Abolition by expansion eyed for Legco trade seats
The legislature's functional constituencies should be abolished, and the best way to achieve that is by allowing more people to vote in them, a leading researcher on the evolution of Hong Kong's political system has proposed.
'Don't chop them, feed them,' said Michael DeGolyer, director of the Hong Kong Transition Project, as he released a report outlining a two-step expansion of functional constituency franchises in the lead-up to universal suffrage in 2020.
The second step reprises the functional constituency reforms proposed by Hong Kong's last governor, Chris Patten, in 1992. Lord Patten's reforms gave every working Hongkonger a vote in a functional constituency and in a directly elected seat in the 1995 legislative election.
The report is based on the responses of voters and potential voters to questions about the future of functional constituencies.

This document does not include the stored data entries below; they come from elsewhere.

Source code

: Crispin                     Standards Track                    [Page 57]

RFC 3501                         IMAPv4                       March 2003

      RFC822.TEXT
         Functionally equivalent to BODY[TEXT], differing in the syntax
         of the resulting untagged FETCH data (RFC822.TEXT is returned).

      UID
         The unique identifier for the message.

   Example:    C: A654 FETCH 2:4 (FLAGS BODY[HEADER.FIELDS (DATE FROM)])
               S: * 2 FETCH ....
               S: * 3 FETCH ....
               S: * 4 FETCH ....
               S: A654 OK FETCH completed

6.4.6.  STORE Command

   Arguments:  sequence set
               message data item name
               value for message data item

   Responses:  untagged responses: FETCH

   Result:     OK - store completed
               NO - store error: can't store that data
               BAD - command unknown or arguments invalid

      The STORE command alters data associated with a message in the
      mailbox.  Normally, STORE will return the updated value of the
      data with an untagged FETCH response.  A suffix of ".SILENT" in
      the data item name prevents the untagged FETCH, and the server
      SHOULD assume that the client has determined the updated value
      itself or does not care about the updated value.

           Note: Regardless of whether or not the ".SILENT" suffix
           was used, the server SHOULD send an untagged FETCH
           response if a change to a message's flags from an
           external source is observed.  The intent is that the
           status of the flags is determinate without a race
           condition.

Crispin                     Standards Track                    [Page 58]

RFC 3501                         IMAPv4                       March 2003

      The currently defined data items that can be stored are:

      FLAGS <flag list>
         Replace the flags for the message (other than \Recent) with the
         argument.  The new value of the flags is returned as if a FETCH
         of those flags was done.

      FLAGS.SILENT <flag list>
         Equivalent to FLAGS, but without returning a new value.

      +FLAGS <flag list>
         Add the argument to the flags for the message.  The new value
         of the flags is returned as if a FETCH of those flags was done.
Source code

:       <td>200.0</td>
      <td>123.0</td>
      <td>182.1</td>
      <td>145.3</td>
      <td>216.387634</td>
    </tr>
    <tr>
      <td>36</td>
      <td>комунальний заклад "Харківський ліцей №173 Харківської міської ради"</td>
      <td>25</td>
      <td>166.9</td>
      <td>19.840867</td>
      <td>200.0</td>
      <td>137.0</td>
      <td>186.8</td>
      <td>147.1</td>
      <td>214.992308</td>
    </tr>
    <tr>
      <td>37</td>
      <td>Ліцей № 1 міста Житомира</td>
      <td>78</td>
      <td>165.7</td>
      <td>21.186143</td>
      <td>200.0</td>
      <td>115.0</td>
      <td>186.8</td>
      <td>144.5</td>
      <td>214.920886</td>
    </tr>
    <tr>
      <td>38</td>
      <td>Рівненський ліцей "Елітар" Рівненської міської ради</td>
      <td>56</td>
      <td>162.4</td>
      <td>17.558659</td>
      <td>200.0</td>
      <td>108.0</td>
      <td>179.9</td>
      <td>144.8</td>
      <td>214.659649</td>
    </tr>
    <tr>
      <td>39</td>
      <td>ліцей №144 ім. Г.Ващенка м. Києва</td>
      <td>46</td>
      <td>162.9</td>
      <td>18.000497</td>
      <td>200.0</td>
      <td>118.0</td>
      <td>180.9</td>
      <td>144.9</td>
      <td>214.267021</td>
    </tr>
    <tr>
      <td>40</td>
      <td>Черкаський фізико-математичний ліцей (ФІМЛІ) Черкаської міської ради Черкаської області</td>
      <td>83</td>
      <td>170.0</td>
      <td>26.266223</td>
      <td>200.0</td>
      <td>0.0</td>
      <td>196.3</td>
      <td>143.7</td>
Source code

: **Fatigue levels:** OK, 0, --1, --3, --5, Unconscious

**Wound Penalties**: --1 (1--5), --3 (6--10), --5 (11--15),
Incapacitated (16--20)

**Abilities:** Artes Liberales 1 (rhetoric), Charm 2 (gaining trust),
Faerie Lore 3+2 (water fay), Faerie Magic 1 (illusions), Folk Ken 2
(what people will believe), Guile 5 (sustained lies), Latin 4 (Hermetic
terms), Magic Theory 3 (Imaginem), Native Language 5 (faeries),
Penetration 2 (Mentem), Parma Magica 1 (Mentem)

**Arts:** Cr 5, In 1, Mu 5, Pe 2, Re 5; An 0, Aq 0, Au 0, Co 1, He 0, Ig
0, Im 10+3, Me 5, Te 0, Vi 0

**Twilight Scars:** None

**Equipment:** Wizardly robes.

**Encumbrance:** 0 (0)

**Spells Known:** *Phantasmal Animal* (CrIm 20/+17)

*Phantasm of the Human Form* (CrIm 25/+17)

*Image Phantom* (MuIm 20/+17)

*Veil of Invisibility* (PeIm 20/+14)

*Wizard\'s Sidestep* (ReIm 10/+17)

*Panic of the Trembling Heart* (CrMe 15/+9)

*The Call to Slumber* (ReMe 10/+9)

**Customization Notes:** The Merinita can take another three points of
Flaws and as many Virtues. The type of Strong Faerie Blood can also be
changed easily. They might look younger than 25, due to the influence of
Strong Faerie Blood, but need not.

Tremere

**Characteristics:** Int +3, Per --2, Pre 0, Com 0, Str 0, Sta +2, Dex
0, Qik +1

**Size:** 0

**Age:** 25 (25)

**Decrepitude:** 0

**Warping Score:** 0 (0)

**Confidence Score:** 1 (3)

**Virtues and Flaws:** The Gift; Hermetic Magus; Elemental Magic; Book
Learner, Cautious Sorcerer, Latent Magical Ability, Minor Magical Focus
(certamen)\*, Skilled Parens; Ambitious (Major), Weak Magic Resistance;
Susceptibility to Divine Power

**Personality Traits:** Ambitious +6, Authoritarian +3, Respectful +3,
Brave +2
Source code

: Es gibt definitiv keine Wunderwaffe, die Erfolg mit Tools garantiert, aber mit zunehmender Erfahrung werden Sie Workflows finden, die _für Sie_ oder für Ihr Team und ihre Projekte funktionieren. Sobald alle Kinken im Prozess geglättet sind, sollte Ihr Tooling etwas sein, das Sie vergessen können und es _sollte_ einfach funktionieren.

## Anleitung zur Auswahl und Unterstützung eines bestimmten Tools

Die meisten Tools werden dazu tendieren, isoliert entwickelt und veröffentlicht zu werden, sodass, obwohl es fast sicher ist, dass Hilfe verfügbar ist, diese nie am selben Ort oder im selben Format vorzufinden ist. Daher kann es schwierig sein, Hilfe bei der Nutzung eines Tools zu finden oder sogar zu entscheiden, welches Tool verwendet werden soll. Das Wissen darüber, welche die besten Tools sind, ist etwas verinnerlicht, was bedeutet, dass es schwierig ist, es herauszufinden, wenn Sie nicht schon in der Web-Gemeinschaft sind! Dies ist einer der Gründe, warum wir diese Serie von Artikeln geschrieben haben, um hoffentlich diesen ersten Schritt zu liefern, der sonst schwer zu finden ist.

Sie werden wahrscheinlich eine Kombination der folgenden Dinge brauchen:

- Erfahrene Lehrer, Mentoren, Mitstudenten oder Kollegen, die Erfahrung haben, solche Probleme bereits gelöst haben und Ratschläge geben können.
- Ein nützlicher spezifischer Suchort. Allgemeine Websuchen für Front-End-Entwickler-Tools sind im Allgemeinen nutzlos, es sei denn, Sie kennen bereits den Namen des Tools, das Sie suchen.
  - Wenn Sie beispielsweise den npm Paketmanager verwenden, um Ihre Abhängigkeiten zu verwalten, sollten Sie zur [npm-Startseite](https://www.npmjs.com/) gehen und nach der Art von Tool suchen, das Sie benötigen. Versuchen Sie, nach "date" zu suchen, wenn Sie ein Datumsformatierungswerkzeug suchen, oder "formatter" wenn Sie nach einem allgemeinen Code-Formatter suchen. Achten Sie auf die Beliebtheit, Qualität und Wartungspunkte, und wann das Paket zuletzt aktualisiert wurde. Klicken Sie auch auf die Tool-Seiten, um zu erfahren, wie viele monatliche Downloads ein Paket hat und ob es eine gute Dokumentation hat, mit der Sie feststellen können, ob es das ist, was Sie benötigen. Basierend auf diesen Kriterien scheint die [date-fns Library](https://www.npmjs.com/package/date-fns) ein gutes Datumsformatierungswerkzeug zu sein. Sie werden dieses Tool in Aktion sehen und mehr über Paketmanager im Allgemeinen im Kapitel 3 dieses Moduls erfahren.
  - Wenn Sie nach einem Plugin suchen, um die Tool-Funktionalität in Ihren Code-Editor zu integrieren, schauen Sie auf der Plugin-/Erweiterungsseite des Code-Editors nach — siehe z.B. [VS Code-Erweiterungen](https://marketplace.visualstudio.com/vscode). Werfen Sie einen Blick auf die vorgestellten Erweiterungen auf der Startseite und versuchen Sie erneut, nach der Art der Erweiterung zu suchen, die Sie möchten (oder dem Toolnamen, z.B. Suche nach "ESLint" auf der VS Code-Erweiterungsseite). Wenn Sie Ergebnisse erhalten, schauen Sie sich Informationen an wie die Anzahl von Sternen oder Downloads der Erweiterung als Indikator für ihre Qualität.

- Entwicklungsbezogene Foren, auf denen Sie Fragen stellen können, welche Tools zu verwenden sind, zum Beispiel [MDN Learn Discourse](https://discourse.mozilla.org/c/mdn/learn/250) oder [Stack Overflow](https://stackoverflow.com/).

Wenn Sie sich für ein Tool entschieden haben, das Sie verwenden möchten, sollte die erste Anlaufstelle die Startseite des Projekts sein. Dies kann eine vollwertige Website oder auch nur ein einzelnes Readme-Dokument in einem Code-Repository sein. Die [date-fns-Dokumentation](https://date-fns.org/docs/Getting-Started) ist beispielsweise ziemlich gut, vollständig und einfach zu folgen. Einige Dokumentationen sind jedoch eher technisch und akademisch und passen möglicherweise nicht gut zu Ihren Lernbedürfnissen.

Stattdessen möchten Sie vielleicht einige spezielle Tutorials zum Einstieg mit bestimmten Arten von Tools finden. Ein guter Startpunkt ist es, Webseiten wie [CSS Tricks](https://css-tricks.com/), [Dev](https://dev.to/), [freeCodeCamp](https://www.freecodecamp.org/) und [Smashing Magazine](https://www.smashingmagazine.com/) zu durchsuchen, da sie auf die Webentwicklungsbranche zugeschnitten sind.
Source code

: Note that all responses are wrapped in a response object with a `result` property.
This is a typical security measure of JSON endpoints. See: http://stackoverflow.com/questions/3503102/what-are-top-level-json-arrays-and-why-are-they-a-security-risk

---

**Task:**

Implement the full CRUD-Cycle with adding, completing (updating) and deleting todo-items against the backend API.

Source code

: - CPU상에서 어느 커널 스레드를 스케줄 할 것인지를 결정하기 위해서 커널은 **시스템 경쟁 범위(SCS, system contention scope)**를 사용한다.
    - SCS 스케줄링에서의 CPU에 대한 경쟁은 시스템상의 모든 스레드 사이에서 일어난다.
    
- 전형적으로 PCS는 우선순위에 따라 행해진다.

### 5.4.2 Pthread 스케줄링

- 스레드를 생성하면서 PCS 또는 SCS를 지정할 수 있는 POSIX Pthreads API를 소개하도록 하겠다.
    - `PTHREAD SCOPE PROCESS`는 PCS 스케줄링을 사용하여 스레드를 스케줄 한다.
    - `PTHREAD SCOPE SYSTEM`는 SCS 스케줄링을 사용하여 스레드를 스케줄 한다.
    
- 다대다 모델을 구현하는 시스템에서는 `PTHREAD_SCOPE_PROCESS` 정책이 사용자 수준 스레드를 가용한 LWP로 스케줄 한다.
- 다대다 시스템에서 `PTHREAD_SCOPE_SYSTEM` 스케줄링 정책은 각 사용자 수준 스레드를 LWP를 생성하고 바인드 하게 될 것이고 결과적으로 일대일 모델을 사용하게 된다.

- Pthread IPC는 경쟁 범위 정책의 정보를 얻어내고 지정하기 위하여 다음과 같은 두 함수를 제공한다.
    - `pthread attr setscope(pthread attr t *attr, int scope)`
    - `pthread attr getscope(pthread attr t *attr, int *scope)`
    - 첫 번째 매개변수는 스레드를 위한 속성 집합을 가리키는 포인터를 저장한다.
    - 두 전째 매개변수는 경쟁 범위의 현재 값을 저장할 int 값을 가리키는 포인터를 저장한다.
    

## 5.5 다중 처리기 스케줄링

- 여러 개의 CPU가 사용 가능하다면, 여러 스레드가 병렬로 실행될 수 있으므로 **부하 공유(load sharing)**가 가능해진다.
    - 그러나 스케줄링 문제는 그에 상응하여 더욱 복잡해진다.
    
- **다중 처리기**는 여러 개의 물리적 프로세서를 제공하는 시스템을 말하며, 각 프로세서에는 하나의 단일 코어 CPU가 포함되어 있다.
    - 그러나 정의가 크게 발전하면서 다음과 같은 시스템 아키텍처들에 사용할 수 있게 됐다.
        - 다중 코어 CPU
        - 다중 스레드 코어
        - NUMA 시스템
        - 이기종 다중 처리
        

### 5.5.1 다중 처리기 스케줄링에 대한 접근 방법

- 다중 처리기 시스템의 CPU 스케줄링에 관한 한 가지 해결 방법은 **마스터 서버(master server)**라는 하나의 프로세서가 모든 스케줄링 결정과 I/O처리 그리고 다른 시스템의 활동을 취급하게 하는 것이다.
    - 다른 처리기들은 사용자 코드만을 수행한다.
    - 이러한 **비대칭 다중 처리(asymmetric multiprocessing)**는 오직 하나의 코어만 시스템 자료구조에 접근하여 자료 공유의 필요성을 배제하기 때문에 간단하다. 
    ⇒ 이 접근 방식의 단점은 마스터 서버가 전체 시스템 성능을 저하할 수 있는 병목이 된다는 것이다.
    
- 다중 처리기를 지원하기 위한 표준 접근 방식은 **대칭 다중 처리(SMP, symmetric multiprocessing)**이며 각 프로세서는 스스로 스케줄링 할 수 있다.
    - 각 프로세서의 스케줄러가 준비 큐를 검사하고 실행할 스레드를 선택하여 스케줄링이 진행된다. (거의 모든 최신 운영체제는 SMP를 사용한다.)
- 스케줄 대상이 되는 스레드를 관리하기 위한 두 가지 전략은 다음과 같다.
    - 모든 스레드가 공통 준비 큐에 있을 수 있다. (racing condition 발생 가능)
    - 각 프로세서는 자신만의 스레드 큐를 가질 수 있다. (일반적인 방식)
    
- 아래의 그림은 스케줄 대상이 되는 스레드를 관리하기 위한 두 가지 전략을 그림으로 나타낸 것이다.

The survey was co-sponsored by the National Democratic Institute for International Affairs, a non-partisan US government body working to support and strengthen global democracy, and the Community Development Initiative Foundation, a non-profit local body that provides a platform for groups and think-tanks to collaborate for a common purpose.
Professor DeGolyer said the impasse over scrapping functional constituencies was not because members were sceptical about a fully directly elected legislature, but because they were unwilling to see their constituency scrapped before others.
His team's study found more support among functional constituency voters than others for the idea that ending the constituencies' disproportionate power would make government policies fairer.